Deadline | Task | Completion |
---|---|---|
By Week 4 |
|
✓ |
By Week 6 |
|
✓ |
By Week 8 |
|
✓ |
By Week 10 |
|
✓ |
By Week 12 |
|
✓ |
By Week 14 |
|
✓ |
Methodology
Dataset:
- Dufour Map from GeoVITe
- The 1:100 000 Topographic Map of Switzerland was the first official series of maps that encompassed the whole of Switzerland. It was published in the period from 1845 to 1865 and thus coincides with the creation of the modern Swiss Confederation.
- Classification: Main roads
- Layer: Topographic Raster Maps - Historical Maps - Dufour Maps
- Coordinate system: CH1903/LV03
- Predefined Grids: 1:25000
- Patch Size: 1000 by 1000 pixels
DhSegment:
A generic framework for historical document processing using Deep learning approach, created by Benoit Seguin and Sofia Ares Oliveira at DHLAB, EPFL.
Data preparation:
- GeoVITe: Automatic data crawling / Manually data accessing
- Swisstopo: black-and-white images -> difficult to annotate with low resolution
Labeling:
60 patches (1000x1000 pixels) using GIMP for model testing:
- Original patches with spatial information: tiff
- Patches for training: jpeg
- labels in black and white: png
OpenCV:
OpenCV is used for skeletonization to reduce foreground regions in the binary image that largely preserves the extent and connectivity of the original region while throwing away most of the original foreground pixels.
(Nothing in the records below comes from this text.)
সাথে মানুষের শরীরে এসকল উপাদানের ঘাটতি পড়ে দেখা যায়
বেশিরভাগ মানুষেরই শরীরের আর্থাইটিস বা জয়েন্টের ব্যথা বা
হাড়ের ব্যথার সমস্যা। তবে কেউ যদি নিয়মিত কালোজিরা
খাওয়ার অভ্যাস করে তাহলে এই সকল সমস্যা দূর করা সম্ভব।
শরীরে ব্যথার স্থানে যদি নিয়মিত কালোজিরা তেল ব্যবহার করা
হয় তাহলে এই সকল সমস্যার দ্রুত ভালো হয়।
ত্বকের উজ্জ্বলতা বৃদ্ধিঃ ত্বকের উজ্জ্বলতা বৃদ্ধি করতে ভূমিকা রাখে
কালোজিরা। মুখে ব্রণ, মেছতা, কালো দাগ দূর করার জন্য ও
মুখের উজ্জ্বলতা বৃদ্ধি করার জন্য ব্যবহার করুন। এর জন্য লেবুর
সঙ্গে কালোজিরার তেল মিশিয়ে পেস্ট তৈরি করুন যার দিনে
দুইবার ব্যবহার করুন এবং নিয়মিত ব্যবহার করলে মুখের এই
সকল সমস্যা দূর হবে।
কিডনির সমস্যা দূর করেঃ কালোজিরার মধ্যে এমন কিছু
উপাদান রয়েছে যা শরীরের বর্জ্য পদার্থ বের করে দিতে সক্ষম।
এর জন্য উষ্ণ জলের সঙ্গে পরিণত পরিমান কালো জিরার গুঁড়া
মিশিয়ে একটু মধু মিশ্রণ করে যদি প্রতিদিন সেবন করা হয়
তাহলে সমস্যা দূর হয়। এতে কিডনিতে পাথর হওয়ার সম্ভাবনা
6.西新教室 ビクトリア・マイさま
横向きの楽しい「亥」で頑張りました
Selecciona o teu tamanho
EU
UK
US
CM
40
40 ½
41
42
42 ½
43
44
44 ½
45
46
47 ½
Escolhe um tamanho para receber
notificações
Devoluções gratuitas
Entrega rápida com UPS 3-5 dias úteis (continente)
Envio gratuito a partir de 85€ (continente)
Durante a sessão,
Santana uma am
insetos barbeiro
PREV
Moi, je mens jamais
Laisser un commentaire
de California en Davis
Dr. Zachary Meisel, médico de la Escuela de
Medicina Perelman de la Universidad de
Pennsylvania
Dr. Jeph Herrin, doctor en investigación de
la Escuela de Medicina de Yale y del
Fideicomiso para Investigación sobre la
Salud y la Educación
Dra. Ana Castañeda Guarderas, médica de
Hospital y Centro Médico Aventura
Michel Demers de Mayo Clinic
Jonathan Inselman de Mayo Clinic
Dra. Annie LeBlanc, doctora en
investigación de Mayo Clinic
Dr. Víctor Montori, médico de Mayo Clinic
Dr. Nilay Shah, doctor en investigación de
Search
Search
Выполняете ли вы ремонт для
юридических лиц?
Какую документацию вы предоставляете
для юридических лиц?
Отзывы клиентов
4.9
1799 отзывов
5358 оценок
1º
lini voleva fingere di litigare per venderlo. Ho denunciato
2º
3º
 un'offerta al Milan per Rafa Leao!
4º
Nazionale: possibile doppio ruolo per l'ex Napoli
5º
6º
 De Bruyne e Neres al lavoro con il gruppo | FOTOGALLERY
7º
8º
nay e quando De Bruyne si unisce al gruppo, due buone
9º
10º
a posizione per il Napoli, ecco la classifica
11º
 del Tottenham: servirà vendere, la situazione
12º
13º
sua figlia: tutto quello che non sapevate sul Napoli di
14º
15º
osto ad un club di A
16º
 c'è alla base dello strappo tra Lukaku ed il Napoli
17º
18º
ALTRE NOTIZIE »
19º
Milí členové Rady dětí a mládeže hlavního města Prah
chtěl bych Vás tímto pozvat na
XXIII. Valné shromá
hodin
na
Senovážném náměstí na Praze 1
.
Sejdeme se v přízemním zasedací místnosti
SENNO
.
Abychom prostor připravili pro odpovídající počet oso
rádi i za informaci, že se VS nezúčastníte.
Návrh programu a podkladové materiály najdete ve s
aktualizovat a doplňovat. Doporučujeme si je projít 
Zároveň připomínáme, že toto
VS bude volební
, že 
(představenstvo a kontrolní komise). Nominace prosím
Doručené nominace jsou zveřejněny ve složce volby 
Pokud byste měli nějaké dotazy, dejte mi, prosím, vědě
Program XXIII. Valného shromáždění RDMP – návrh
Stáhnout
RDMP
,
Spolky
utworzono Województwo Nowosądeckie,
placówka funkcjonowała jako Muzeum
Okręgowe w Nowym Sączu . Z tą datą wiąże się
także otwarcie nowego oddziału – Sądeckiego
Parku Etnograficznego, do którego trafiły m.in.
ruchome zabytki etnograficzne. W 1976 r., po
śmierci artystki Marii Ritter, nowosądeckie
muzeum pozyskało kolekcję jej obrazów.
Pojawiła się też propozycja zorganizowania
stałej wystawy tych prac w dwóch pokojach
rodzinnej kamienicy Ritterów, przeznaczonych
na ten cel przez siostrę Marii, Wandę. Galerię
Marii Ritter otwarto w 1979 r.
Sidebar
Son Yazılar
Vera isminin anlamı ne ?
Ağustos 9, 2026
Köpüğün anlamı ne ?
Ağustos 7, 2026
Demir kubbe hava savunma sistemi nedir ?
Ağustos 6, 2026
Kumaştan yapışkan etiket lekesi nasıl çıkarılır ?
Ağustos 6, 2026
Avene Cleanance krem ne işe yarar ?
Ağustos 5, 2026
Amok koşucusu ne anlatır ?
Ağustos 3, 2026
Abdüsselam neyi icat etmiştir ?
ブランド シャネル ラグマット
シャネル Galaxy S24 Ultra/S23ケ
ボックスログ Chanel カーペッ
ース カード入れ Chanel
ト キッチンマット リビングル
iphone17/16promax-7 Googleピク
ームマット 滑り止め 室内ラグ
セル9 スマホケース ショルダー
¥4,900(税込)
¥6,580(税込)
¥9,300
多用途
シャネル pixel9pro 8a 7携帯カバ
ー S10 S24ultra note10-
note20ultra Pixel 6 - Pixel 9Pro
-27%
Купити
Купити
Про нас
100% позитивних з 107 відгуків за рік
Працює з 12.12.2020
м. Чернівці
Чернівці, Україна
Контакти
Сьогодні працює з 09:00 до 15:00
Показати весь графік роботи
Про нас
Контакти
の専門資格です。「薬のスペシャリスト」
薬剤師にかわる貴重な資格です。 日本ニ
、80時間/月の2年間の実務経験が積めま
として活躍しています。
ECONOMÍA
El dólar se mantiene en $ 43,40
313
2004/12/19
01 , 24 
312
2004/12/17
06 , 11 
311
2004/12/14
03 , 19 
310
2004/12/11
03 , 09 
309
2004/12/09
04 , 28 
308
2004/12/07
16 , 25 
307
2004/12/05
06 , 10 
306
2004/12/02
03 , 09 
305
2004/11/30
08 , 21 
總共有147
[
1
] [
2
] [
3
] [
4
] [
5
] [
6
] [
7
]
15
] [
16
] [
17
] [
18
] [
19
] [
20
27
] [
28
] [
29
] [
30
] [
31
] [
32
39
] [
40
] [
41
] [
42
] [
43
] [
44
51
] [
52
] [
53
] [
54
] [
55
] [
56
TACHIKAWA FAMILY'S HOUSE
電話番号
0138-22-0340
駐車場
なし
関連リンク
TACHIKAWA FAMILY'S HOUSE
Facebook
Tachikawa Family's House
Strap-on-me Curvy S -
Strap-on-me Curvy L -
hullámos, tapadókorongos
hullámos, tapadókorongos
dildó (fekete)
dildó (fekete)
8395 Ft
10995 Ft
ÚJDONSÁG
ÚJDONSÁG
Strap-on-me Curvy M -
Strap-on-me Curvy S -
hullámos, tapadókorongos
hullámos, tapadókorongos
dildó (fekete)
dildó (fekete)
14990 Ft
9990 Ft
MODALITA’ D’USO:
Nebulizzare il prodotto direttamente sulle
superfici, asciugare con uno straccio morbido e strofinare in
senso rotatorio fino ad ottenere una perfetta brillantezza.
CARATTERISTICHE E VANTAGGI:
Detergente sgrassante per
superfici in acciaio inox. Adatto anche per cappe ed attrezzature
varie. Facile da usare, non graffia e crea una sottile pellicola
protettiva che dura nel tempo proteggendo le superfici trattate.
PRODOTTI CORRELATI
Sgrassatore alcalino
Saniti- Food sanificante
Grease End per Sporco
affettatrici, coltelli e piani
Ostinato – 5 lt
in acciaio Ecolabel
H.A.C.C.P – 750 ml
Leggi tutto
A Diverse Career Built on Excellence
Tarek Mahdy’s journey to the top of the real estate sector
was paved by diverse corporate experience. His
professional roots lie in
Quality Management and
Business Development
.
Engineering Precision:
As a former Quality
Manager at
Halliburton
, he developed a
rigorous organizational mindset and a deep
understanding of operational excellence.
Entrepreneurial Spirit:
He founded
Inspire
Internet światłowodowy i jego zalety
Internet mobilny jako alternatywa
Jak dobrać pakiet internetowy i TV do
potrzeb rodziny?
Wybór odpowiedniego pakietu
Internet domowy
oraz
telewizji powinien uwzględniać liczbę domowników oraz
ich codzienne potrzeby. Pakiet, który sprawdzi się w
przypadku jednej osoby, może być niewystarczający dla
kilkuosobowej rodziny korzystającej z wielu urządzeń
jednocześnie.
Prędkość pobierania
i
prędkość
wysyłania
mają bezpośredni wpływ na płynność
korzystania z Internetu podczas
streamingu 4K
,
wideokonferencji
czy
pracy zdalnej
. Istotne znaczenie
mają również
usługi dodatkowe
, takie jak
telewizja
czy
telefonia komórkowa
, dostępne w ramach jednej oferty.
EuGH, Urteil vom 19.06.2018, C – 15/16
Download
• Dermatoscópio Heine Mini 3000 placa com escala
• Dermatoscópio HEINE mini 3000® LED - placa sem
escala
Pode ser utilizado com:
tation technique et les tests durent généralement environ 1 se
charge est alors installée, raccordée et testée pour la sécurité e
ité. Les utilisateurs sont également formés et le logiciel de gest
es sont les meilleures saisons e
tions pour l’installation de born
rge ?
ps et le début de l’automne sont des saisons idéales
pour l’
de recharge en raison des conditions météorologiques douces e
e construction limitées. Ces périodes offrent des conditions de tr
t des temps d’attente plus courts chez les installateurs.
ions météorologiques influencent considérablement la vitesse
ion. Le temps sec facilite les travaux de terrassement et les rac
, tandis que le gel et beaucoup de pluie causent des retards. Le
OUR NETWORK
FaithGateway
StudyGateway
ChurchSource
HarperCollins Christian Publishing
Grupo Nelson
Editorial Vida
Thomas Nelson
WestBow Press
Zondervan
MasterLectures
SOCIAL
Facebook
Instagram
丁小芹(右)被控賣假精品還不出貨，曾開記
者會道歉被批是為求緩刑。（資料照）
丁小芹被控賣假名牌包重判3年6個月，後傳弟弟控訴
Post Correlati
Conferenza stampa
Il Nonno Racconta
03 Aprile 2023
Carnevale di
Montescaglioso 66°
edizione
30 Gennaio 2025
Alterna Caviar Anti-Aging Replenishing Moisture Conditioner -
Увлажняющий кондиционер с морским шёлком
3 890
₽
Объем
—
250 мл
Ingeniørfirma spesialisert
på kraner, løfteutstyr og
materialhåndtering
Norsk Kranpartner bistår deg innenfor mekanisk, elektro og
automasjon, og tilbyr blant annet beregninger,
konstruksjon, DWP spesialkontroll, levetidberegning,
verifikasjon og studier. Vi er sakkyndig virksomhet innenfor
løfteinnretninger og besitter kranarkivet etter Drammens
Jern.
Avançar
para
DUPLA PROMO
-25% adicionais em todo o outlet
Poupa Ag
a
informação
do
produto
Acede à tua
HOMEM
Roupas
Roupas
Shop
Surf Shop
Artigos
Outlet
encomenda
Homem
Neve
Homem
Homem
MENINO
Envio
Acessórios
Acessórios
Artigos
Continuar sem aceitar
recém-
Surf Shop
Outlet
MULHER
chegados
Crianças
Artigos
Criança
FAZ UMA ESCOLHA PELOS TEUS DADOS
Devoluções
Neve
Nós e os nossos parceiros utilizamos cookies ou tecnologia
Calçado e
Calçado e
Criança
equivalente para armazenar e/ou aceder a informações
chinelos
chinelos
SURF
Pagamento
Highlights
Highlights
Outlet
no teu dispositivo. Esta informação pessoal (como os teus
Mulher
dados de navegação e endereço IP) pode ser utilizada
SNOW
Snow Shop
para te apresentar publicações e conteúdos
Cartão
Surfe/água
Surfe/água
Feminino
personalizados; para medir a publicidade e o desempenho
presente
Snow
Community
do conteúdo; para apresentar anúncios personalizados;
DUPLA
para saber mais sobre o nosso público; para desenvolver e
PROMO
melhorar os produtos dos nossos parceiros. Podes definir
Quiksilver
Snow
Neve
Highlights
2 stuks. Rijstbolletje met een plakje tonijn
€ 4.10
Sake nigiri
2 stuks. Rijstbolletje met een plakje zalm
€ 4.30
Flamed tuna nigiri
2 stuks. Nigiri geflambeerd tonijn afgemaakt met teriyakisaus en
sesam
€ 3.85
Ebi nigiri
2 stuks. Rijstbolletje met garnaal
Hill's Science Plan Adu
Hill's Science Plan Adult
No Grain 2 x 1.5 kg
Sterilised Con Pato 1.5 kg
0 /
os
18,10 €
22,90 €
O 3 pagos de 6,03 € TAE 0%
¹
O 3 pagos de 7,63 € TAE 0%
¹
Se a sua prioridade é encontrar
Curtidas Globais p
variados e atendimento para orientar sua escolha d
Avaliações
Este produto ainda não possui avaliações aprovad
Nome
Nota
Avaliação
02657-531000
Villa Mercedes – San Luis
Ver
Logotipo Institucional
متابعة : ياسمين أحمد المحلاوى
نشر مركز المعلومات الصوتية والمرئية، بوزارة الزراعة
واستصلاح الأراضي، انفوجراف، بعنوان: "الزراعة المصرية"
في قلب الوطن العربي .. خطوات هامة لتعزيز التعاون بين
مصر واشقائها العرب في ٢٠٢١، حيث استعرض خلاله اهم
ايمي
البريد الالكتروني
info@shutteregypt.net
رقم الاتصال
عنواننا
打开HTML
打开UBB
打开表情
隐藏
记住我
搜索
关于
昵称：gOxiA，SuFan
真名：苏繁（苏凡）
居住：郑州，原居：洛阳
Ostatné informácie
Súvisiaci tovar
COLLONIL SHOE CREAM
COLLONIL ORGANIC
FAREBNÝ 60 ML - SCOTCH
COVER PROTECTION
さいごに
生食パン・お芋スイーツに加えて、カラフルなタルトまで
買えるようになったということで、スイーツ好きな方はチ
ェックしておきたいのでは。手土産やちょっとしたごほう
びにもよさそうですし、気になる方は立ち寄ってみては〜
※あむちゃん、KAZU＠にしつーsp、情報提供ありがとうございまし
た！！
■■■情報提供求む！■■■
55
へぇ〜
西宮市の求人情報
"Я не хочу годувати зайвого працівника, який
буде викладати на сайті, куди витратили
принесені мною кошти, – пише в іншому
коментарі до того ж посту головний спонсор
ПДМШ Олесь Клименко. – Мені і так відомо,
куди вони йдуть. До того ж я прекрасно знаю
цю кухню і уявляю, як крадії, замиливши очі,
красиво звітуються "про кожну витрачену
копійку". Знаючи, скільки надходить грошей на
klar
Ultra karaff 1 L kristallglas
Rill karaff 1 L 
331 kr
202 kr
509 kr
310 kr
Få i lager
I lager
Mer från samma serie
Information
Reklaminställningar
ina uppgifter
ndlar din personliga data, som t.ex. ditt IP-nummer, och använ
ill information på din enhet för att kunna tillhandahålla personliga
It facilitates quick and accurate image processing on the light skeleton instead of an otherwise large and memory-intensive operation on the original image. typically 1 pixel two basic morphological operations: dilation and erosion First, it starts off with an empty skeleton. Then, the opening of the original image is computed. After that, the opening is subtracted from the original image. Afterward, the union of the current skeleton and temp are computed to erode the original image and refine the skeleton. Finally, Repeat the steps above until the original image is completely eroded.
Gdal:
Limitation
The main limitation of our project is due to the data source platform. GeoVITE only allows small patches downloading, while automatic downloading from other sources leads to unsatisfying low-quality images.